IN21C-1702
Bridging the knowledge gap between Big Data producers and consumers

Tuesday, 15 December 2015
Poster Hall (Moscone South)
Grace S Peng and Steven J Worley, National Center for Atmospheric Research, CISL/DSS, Boulder, CO, United States
Abstract:
Most weather data is produced, disseminated and consumed by expert users in large national operational centers or laboratories. Data ‘ages’ off their systems in days or weeks. While archives exist, would-be users often lack the credentials necessary to obtain an account to access or search its contents. Moreover, operational centers and many national archives lack the mandate and the resources to serve non-expert users.

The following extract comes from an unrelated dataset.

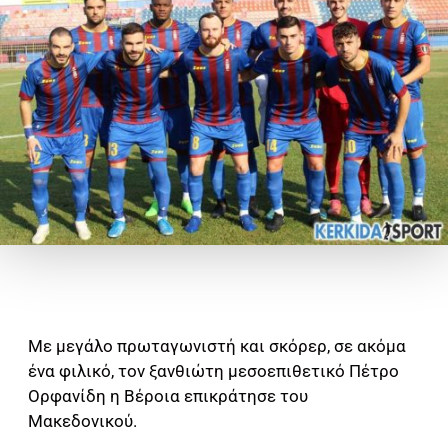
Με μεγάλο πρωταγωνιστή και σκόρερ, σε ακόμα
ένα φιλικό, τον ξανθιώτη μεσοεπιθετικό Πέτρο
Ορφανίδη η Βέροια επικράτησε του
Μακεδονικού.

The National Center for Atmospheric Research (NCAR) Research Data Archive (RDA), rda.ucar.edu, was created over 40 years ago to collect data for NCAR’s internal Big Science projects such as the NCEP/NCAR Reanalysis Project. Over time, the data holdings have grown to 1.8+ Petabytes spanning 600+ datasets. The user base has also grown; in 2014, we served 1.1 Petabytes of data to over 11,000 unique users.

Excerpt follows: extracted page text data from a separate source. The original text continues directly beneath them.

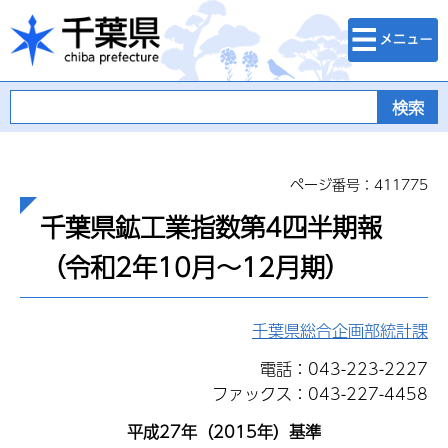
検索・メニュ
千葉県
ー
ページ番号：411775
千葉県鉱工業指数第4四半期報
（令和2年10月～12月期）
千葉県総合企画部統計課
電話：043-223-2227
ファックス：043-227-4458
平成27年（2015年）基準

The RDA works with national centers, such as NCEP, ECMWF and JMA to make their data available to worldwide audiences and mutually support data access at the production source. We have become not just an open-access data center, but also a data education center.

Each dataset archived at the RDA is assigned to a data specialist (DS) who curates the data. If a user has a question not answered in the dataset information web pages prepared by the DS, they can call or email a skilled DS for further clarification. The RDA’s diverse staff—with academic training in meteorology, oceanography, engineering (electrical, civil, ocean and database), mathematics, physics, chemistry and information science—means we likely have someone who “speaks your language.”

Erroneous data assumptions are the Achilles heel of Big Data. It doesn’t matter how much data you crunch if the data is not what you think it is. Data discovery is another difficult Big Data problem; one can only solve problems with data if one can find the right data. Metadata, both machine and human-generated, underpin the RDA data search tools.

The RDA has stepped in to fill the gap between data producers and users.